Na Clinica J. Carvalho, o padrão é a abordagem etiológica completa. Paineis ampliados de ISTs são realizados em todos os pacientes com HPV — identificando com precisão cada co-infecção presente antes de qualquer conduta terapêutica. Isso permite:

  • Tratamento preciso: antibiótico e antiviral certo para o agente certo.
  • Evitar resistencia: nao usar antibioticos para agentes nao presentes.
  • Documentação completa: prontuário com todos os resultados para seguimento longitudinal.
  • Tratamento do casal: parceiros são orientados a realizar o mesmo painel para tratamento simultâneo.

Principais Sindromes e Agentes

Corrimento Uretral Masculino

  • Gonococo (Neisseria gonorrhoeae): corrimento purulento abundante, ardor intenso.
  • Clamídia (C. trachomatis D-K): corrimento discreto ou ausente, ardor leve.
  • Micoplasma e Ureaplasma: corrimento discreto, sintomas leves.
  • Trichomonas: menos frequente, corrimento discreto.

Ulcera Genital

  • Sífilis primaria: cancro duro indolor, bordas endurecidas.
  • Herpes genital: vesiculas dolorosas evoluindo para ulceras.
  • Cancro mole: ulcera dolorosa com exsudato purulento.
  • Donovanose: úlcera vegetante, base granulomatosa — biopsia obrigatória.

Perguntas Frequentes (FAQ)

Posso tomar antibiótico sem fazer exame para IST?

Em serviços de atenção básica sem recursos laboratoriais, a abordagem sindrômica é válida e recomendada. Em serviços especializados, o ideal é sempre identificar o agente antes de tratar — evitando resistência e tratamentos desnecessários.
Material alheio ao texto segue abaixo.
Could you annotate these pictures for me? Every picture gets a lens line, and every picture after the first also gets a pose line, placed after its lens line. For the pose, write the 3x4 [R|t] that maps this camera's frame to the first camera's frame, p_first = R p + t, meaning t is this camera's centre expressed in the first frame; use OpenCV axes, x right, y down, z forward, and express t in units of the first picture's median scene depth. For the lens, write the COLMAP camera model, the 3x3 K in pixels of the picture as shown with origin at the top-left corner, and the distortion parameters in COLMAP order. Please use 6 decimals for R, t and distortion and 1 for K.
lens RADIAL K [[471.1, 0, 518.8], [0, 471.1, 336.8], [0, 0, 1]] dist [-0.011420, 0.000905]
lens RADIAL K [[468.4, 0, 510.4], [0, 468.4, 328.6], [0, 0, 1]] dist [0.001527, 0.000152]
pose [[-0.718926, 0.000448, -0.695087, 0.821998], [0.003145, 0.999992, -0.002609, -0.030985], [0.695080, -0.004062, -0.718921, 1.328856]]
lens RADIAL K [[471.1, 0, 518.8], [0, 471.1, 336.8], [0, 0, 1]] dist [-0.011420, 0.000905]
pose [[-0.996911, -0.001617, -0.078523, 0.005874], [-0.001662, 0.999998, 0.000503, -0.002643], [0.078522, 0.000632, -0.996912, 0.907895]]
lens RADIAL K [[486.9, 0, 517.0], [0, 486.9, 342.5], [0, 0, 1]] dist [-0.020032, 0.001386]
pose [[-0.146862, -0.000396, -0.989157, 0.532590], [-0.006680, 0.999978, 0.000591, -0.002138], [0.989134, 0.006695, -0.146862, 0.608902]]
Se tratei uma IST, posso ter outra ao mesmo tempo?

Sim — co-infecção por múltiplas ISTO é muito frequente. Quem tem uma IST deve ser testado para todas as outras: HIV, sífilis, herpes, hepatites, clamídia, gonorreia e HPV.

Por que tratar o parceiro mesmo sem sintomas?

Porque muitas ISTs são assintomáticas — especialmente clamídia e gonorreia em mulheres. O parceiro sem sintomas pode estar infectado e reinfectar quem foi tratado. Tratamento simultâneo do casal é regra para todas as ISTs bacterianas.